PROVIDED DATA below:
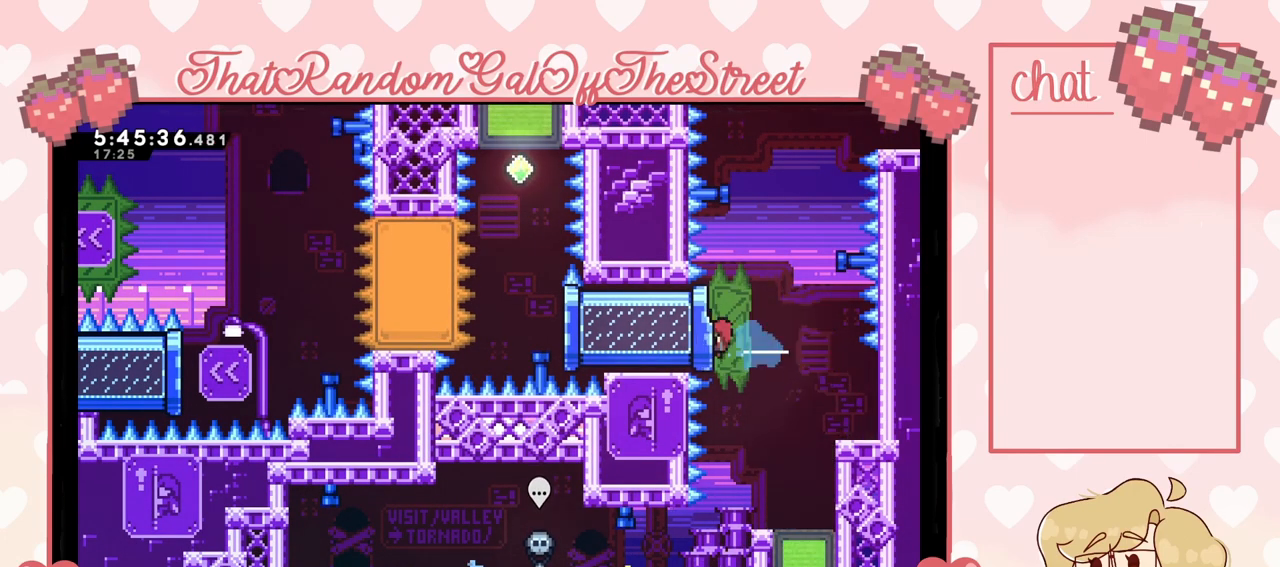
{"buttons": ["A"], "left_stick": "left", "right_stick": "center", "events": [[500, "A", "down"]]}
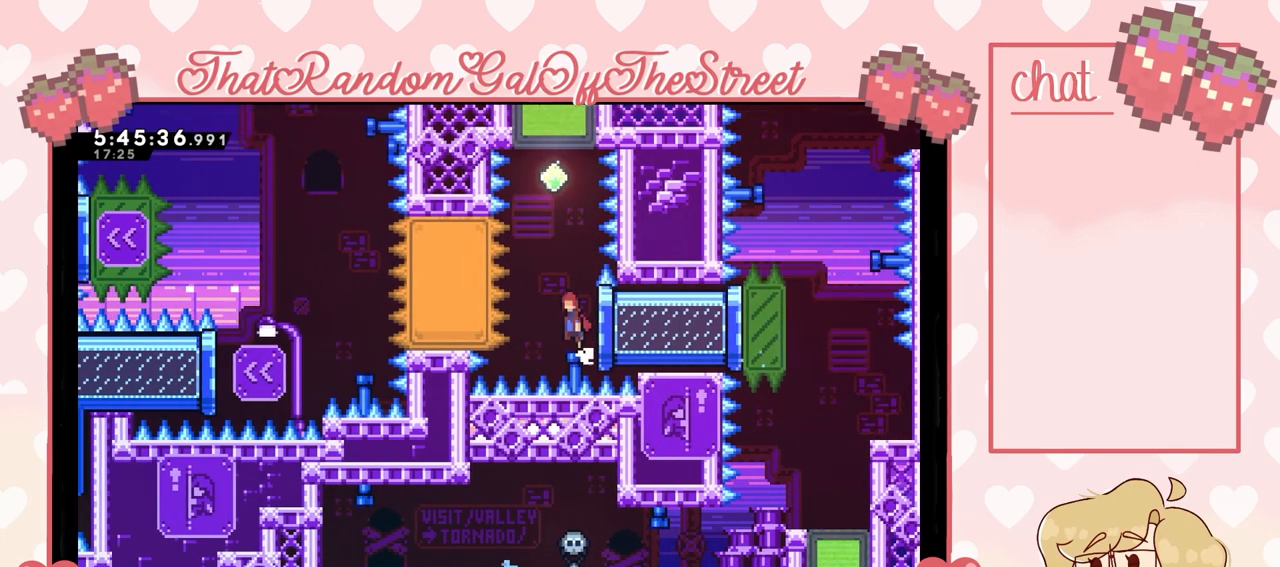
{"buttons": [], "left_stick": "up-right", "right_stick": "center", "events": [[33, "left_stick", "right"], [133, "left_stick", "up"], [200, "A", "up"], [233, "X", "down"], [467, "left_stick", "up-right"], [500, "X", "up"]]}
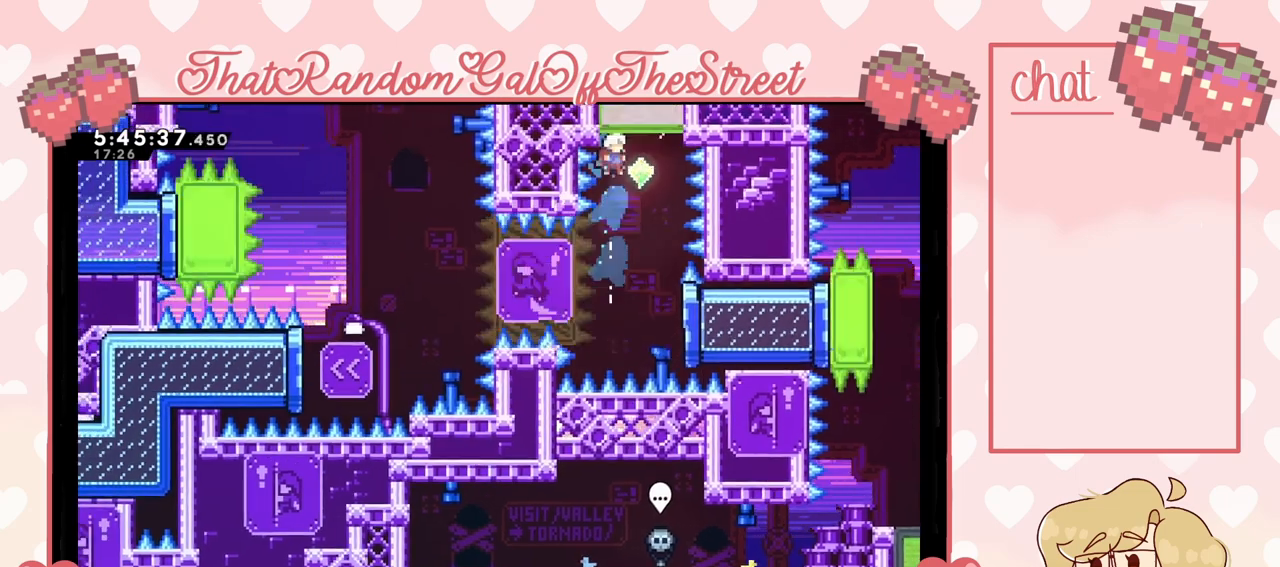
{"buttons": ["L2"], "left_stick": "up-right", "right_stick": "center", "events": [[133, "left_stick", "up"], [300, "left_stick", "up-right"], [433, "L2", "down"]]}
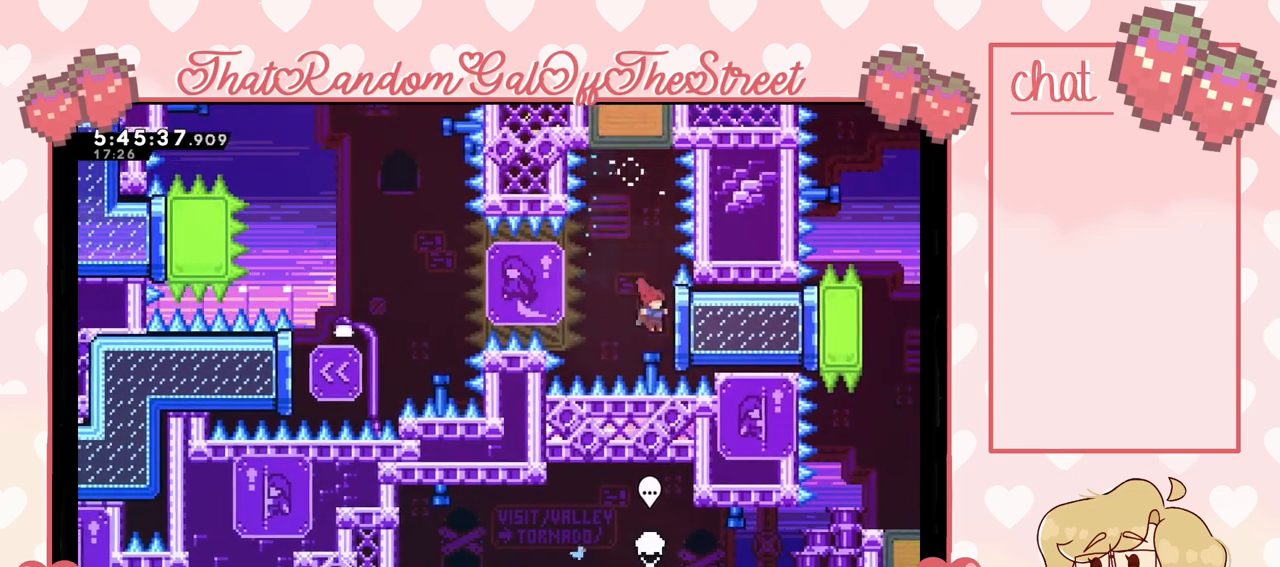
{"buttons": ["A", "L2"], "left_stick": "left", "right_stick": "center", "events": [[300, "left_stick", "center"], [400, "left_stick", "left"], [433, "A", "down"]]}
End of PROVIDED DATA.
_WORK INSTRUCTIONS_. All that is needed is the data above, repeated exactly, without the pictures.

_RESULT OF THE EXERCISE_.
{"buttons": ["A"], "left_stick": "left", "right_stick": "center", "events": [[500, "A", "down"]]}
{"buttons": [], "left_stick": "up-right", "right_stick": "center", "events": [[33, "left_stick", "right"], [133, "left_stick", "up"], [200, "A", "up"], [233, "X", "down"], [467, "left_stick", "up-right"], [500, "X", "up"]]}
{"buttons": ["L2"], "left_stick": "up-right", "right_stick": "center", "events": [[133, "left_stick", "up"], [300, "left_stick", "up-right"], [433, "L2", "down"]]}
{"buttons": ["A", "L2"], "left_stick": "left", "right_stick": "center", "events": [[300, "left_stick", "center"], [400, "left_stick", "left"], [433, "A", "down"]]}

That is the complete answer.